Um, that’s what Information Survivability *is.* That’s not what Information Security has become, however, as the author clearly points out. This is like some sort of weird passive-aggressive recursion.
So what this really means is that people are really not disagreeing that the functional definition of Information Security is outmoded, but they just don’t like the term survivability. Fine! Call it what you will: Information Resilience, Information Management, Information Assurance, but here’s why:
you can’t call it Information Security (from Lance’s comment here):
It seems like the focus here is less on technology, and more on process
and risk management. How is this approach from ISO 27000, or any other
ISMS? You use the word survivability instead of business process,
however other then that it seems more similar then different.

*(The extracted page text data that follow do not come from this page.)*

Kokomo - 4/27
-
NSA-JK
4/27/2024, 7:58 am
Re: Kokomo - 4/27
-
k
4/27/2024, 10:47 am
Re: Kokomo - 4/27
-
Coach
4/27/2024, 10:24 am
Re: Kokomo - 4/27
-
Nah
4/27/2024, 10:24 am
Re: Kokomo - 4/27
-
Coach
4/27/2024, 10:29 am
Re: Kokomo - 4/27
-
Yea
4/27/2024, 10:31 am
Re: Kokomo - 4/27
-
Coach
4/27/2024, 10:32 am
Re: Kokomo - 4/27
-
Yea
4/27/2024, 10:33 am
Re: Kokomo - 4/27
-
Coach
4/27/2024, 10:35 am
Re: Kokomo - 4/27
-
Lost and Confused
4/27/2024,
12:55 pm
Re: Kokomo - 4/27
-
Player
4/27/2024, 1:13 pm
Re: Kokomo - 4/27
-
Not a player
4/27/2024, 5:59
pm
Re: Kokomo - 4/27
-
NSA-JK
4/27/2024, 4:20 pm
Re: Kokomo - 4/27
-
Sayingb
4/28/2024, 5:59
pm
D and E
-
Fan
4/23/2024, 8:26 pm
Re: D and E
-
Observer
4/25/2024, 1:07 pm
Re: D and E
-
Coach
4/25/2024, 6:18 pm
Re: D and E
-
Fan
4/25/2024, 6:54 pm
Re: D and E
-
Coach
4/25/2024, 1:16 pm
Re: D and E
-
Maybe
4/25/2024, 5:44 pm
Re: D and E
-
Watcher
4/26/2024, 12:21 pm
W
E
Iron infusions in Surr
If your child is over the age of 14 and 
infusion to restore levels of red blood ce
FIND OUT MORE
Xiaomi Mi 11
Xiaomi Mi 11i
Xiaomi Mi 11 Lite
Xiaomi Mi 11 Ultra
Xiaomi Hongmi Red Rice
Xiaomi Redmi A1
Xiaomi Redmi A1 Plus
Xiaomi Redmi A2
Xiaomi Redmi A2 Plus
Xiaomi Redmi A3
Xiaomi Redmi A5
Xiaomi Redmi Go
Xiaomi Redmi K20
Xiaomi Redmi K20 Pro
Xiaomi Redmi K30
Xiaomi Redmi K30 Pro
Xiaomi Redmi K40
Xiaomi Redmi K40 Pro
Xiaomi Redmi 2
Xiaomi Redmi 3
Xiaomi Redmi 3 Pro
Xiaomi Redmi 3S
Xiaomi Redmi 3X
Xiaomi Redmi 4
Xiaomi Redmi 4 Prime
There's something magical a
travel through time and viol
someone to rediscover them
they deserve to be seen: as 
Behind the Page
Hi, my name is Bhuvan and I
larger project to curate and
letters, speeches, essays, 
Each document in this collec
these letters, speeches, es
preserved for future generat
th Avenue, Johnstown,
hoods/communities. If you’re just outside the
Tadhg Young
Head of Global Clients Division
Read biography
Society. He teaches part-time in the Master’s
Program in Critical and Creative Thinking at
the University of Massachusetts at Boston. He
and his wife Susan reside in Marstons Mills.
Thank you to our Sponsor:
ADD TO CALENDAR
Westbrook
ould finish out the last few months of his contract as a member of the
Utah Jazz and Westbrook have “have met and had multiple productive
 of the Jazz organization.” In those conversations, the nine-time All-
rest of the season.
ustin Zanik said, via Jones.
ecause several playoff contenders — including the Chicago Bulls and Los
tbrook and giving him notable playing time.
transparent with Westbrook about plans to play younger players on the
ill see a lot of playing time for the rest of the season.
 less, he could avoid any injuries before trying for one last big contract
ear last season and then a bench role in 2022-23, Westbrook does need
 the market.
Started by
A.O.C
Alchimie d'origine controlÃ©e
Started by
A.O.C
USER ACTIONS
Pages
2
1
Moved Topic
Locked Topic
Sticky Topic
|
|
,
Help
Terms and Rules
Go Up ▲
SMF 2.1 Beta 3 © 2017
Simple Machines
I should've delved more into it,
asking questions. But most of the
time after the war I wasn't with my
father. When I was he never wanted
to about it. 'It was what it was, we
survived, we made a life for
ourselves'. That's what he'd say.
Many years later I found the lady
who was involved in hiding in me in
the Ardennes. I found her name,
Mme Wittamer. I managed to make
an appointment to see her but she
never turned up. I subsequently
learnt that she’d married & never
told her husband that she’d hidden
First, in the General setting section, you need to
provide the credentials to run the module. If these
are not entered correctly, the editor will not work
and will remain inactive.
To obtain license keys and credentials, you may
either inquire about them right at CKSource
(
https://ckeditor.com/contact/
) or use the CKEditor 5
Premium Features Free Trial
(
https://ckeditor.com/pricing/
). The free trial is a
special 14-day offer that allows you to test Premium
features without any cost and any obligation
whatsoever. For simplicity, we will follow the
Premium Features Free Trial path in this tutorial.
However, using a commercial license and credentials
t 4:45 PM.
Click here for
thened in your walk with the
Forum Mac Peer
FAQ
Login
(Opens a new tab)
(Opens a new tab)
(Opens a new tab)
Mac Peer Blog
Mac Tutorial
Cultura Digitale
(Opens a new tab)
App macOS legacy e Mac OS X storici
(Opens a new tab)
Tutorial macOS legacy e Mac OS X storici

That’s right. It’s not a technology-only focus. Survivability (or whatever you’d like to call it) focuses on integrating risk assessment and risk management concepts with business blueprinting/business process modeling and applying just the right amount of Information Security where, when and how needed to align to the risk tolerance (I dare not say "appetite") of the business.
In a "scientific" taste test, 7/10 information security programs are focused on compliance and managing threats and vulnerabilities. They don’t holistically integrate and manage risk. They deploy a bunch of boxes using a cost-model that absolutely sucks donkey… See Gunnar’s posts on the matter.
There are more similarities than differences in many cases, but the reality is that most people today in our profession completely abuse the use of the term "risk." Not intentionally, mind you, but due to the same reason Information Security has been bastardized and spread liberally like some great mitigation marmalade across the toasty canvas of our profession.
The short of this is that you can playfully toy with putting lipstick on a pig (which I did for argument’s sake) and call what you do anything you like.
However, unless what you do, regardless of what you call it and no matter how much "difference" you seem to think you make, isn’t in alignment with the strategic initiatives of the company, your function over time becomes irrelevant. Or at least a giant speedbump.
Time for Jiu Jitsu practice! With Scissors!